>> BEGIN READING TEXT

Reply to ``the contribution compared to IP-Adapter and InstantStyle is not significant'':

We uncover a critical yet under-explored principle: guiding with appropriately selected fewer conditions can efficiently avoid unwanted content flowing into the diffusion model, enhancing the style transfer performances. In this paper, we introduce two strategies to appropriately select fewer conditions, i.e., the training-free masking method and the training-based Image-Adapter (as illustrated in Lines 312-317 in the paper). We demonstrate the superiority of both the training-based and training-free methods theoretically and experimentally. Compared to the previous masking-based methods, we propose a novel marked-element selection method which masks (zero-out) the elements in the cluster with high means. This superiority of the proposed masking strategy in content removal is backed by Proposition 1.

Reply to `` Introducing a masking mechanism is effective has been demonstrated in previous studies'':

Although several studies have explored the effectiveness of masking mechanisms, our method differs from these approaches in several key aspects:

  1. No coupled denoising processes: Our method avoids the need for two denoising processes, thus saving computational resources. For instance, the DIFFEDIT method requires two denoising processes—one conditioned on the query text and the other conditioned on a reference text. By contrasting the predictions of the two diffusion models, DIFFEDIT generates a mask that locates the regions needing editing to match the query text.

  2. Masking in the latent space: Unlike DIFFEDIT, which operates on the pixel level to generate a mask highlighting the regions of the input image that need editing, our method performs masking in the latent space, bypassing pixel-level operations and patch-level manipulations.

  3. Focus on content leakage in style transfer: While the MDT method introduces a latent masking scheme to enhance the DPMs' ability to learn contextual relations among object semantics in an image, it focuses on predicting randomly masked tokens from unmasked ones. In contrast, our method targets content leakage in style transfer. We mask feature elements that are related to unwanted content from the style reference, guided by clustering results on the element-wise product. The "From Test to Mask" method leverages the rich multi-modal knowledge embedded in diffusion models to perform segmentation. By comparing different correlation maps in the denoising U-Net, it generates the final segmentation mask.

Reply to `` the problem is not formally formulated'':

We apologize for the confusion. We provide the formulation of the problem for clarity:

In the context of style transfer, given a style reference c1c_1, the content of the style reference c2c_2, and the target text prompt c3c_3, the text-driven style transfer aims to generate a plausible target image by combining the content of the target text prompt with the style of the style reference, while ensuring that the unwanted content from the style reference does not transfer into the generated result.

Reply to `` the selection criteria are not clearly described'':

We apologize for the confusion. We introduced the selection criteria in Lines 212–231 in Section 3.1, as illustrated in Figure 3(a).

>> END READING TEXT
>> BEGIN RECORDED DATA

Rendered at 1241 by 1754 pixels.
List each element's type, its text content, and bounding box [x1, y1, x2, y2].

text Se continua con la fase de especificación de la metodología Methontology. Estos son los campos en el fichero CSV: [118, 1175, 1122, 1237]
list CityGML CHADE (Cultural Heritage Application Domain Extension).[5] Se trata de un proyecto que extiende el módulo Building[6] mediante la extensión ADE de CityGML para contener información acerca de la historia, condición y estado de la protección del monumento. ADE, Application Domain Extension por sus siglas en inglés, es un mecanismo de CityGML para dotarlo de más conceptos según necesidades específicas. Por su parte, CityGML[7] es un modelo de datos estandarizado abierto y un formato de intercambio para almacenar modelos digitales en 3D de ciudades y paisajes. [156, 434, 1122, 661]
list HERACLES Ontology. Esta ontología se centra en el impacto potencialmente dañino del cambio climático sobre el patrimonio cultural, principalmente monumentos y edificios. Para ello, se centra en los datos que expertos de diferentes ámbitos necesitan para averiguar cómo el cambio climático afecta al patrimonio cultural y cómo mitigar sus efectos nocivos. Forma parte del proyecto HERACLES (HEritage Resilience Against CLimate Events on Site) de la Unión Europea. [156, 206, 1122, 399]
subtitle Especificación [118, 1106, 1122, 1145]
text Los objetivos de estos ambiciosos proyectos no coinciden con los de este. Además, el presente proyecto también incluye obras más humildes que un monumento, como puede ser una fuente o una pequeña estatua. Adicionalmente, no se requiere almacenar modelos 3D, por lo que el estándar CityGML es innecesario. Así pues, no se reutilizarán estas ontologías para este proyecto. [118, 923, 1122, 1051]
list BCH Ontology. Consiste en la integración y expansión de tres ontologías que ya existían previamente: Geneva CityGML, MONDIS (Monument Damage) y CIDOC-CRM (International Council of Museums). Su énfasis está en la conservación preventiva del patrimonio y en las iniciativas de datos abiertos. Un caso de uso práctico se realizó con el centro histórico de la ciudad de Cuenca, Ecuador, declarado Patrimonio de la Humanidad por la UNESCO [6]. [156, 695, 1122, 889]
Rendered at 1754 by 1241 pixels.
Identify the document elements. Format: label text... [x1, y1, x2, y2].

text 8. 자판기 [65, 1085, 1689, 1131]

>> END RECORDED DATA

= EXERCISE AIM =
Pick up the reviewer replies on masking for style transfer after their last sentence and continue them in the same formal voice.

= RESULT OF THE EXERCISE =
Reply to ``The paper does not show significant evidence to demonstrate its efficiency compared with the previous methods'':

We provide visual comparisons in Figures 6, 7, 10, and 11 to demonstrate the superiority of our method compared to previous approaches. In comparison to the baseline models, IP-Adapter and InstantStyle, we present generation results across various coefficient values in Figure 11 of Appendix A.5. These results highlight that both IP-Adapter and InstantStyle heavily rely on test-time coefficient tuning for style strength, requiring users to engage in a labour-intensive process to achieve a balanced synthesis between target content and style. Particularly in high-coefficient scenarios, both models experience significant content leakage from the style references and a loss of text fidelity. In contrast, our method produces satisfactory results even in high-coefficient settings.

Reply to ``The proposed method is only evaluated on CIFAR-10 dataset'':

We apologize for the confusion. The proposed method was not only evaluated on our newly constructed dataset based on the classes of CIFAR-10 (not a real CIFAR-10 dataset) but also on the benchmark dataset Stylebench, proposed in StyleShot, both on text-driven and image-driven style transfer.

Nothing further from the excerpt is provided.